3. Die §§1 und 2 des Wählerevidenzgesetzes 1973, BGBl 601/1973 idF BGBl I 158/2015, lauten wie folgt:
"§1. (1) In jeder Gemeinde ist eine ständige Wählerevidenz zu führen. Die Wählerevidenz dient als Grundlage für die vor einer Wahl des Bundespräsidenten oder des Nationalrates sowie bei Volksbegehren, Volksabstimmungen und Volksbefragungen anzulegenden Verzeichnisse.
(2) Die Führung der Wählerevidenz obliegt den Gemeinden im übertragenen Wirkungsbereich. Die Wählerevidenz ist innerhalb der Gemeinden gegebenenfalls nach Regionalwahlkreisen, Ortschaften, Straßen und Hausnummern, wenn aber eine Gemeinde in Wahlsprengel eingeteilt ist, auch nach Wahlsprengeln anzulegen.

## INHALT DER DATEN

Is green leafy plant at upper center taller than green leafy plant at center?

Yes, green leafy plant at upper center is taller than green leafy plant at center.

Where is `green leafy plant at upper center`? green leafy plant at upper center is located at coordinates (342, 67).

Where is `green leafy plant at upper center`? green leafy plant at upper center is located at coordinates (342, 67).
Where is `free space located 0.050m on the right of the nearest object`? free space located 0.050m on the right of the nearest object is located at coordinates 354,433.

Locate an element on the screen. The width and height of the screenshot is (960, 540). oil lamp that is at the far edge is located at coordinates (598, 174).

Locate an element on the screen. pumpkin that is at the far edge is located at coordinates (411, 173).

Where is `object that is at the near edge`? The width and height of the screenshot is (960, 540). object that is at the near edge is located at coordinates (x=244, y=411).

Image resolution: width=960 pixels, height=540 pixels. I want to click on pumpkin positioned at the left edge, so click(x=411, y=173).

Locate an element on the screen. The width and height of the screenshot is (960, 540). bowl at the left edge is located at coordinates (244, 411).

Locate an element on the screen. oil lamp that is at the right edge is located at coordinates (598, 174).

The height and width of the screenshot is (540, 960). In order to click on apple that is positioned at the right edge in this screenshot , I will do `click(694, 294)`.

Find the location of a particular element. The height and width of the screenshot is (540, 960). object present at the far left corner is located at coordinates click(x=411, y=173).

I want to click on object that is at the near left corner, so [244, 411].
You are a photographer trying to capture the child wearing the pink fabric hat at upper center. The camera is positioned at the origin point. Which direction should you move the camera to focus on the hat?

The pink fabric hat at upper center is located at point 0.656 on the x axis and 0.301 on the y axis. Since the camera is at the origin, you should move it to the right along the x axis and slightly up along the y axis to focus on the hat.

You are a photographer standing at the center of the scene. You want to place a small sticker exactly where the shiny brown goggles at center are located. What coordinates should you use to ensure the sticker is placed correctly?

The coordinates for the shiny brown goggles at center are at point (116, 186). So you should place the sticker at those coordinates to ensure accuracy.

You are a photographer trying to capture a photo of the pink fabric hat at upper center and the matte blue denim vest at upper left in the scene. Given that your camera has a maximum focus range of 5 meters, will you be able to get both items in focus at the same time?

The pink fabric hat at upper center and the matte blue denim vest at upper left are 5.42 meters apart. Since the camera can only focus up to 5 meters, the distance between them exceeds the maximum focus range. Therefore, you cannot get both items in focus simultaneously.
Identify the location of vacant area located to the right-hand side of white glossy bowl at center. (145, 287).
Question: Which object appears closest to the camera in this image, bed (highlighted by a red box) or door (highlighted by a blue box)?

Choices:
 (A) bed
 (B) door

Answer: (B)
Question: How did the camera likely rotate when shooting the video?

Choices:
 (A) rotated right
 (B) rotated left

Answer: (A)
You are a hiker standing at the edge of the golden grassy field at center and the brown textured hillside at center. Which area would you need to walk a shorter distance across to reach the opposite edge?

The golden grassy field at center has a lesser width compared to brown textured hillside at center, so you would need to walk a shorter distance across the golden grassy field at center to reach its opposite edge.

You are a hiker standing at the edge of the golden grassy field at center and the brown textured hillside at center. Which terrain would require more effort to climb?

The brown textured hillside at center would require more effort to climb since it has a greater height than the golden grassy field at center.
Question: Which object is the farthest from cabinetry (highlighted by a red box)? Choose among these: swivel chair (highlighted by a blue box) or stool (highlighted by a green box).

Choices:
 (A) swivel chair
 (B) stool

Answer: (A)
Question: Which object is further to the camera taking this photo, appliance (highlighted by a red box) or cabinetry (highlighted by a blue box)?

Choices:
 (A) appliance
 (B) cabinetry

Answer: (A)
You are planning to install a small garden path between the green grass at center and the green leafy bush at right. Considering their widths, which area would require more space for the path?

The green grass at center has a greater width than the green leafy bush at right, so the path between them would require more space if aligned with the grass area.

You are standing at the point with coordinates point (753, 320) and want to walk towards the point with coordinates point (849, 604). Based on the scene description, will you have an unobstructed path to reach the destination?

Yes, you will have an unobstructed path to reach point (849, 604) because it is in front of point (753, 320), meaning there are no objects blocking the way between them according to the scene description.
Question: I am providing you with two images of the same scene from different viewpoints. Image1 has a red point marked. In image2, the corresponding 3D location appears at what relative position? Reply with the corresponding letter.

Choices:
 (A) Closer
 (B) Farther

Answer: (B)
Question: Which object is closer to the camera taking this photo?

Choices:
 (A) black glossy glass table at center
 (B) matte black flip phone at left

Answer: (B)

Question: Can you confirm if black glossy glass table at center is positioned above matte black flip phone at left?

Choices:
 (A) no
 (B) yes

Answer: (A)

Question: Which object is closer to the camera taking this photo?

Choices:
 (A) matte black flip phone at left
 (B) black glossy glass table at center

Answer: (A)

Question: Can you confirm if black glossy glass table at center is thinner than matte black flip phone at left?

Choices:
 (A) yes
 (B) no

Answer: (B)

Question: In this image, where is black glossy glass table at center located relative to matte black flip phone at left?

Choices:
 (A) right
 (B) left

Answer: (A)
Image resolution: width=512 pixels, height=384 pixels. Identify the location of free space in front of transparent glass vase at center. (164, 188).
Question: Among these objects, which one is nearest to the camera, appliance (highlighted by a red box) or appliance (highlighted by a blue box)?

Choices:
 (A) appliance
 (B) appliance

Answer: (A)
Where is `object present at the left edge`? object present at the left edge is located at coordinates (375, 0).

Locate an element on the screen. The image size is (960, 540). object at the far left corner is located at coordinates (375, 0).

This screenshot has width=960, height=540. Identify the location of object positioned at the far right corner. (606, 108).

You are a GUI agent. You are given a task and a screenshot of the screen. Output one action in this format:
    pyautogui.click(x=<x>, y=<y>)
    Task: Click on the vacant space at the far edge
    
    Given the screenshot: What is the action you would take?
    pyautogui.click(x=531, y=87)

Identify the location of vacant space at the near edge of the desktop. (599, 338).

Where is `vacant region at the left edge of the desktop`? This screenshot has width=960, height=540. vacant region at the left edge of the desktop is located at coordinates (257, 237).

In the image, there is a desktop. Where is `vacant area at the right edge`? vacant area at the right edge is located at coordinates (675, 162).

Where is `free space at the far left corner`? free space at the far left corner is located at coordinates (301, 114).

## AUFGABENSTELLUNG
Schreiben Sie den Textabschnitt zum Wählerevidenzgesetz zwischen "3. Die §§1 und" und "Volksbefragungen anzulegenden Verzeichnisse." einschließlich neu und ersetzen Sie dabei "Volksbefragungen" durch "Bürgerbefragungen".

## ERGEBNIS
3. Die §§1 und 2 des Wählerevidenzgesetzes 1973, BGBl 601/1973 idF BGBl I 158/2015, lauten wie folgt:
"§1. (1) In jeder Gemeinde ist eine ständige Wählerevidenz zu führen. Die Wählerevidenz dient als Grundlage für die vor einer Wahl des Bundespräsidenten oder des Nationalrates sowie bei Volksbegehren, Volksabstimmungen und Bürgerbefragungen anzulegenden Verzeichnisse.